The new Heritage Secretary probably didn't know it, but he'd been a big hit with the Treasury security guards for years - unlike his Cabinet colleagues.
'They're a bunch of ignorant gits except for that Stephen Dorrell,' said one of the security men yesterday. 'That Kenneth Clarke - the Hush Puppy King, we call him - he never says hello, neither does that Michael Portillo. But Mr Dorrell always smiles and occasionally stops for a chat.'
Mr Dorrell, 42, was careful not to chat too much yesterday as the sun rose on his flat in Marsham Court, a haven for Tory MPs, and a stone's throw from the Palace of Westminster. As he grunted his way through the heavy foyer doors at 8.50am with two large red Treasury boxes, it would be wrong to say he had a spring in his step. But he did have a glint in his eye.
'It's just an ordinary day for me,' he said. 'No, I don't know if I will be included in the reshuffle. I read the papers and I hear there might be something, but I don't believe everything I read in the
Perhaps, however, he knew more than he was letting on. The man once tipped by John Major as a future prime minister cancelled a speaking engagement at Oxford and waited at his Treasury office for The Call. He had only 90 minutes to wait.
Dressed in a neat grey suit, he walked the 100 yards along Whitehall to Downing Street, excused his way through the tourists and headed for high office.
It was a tense half hour outside No 10, punctuated ominously by an official who left and returned carrying a box of Kleenex tissues. Perhaps, it was suggested, he was waiting for John Patten.
At 11.10am, with the sun high in the sky, Mr Dorrell emerged with an expression of barely disguised joy. He remained silent until the news was officially released, then made no attempt to hide his delight. 'I think it's a wonderful opportunity and a post that still has a lot of potential, despite the good work of my predecessors,' he said. 'I'm not going to pretend I have a long-standing passion for music or art.

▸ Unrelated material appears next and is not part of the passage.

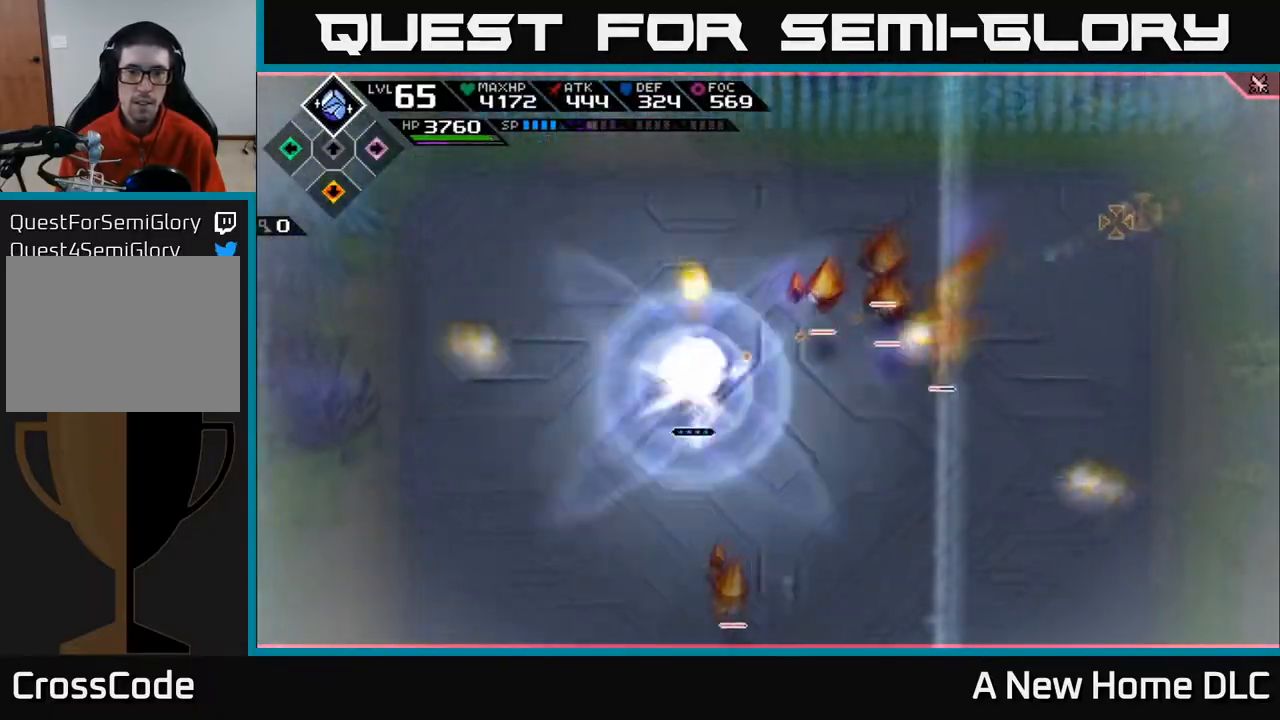
{"buttons": [], "left_stick": "right", "right_stick": "center", "events": [[317, "left_stick", "right"], [317, "right_stick", "center"], [400, "L1", "down"], [483, "L1", "up"]]}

But I do bring a lay person's enjoyment and a lot of enthusiasm to the job.'
His wife, Penelope, would have a champagne celebration with him tonight, he said. But last night Mr Dorrell, who was once described as being 'as far left as they come without falling off the edge of the Tory Party', had an engagement with members from the Denbigh Group, an offshoot of the right-wing Bruges Group.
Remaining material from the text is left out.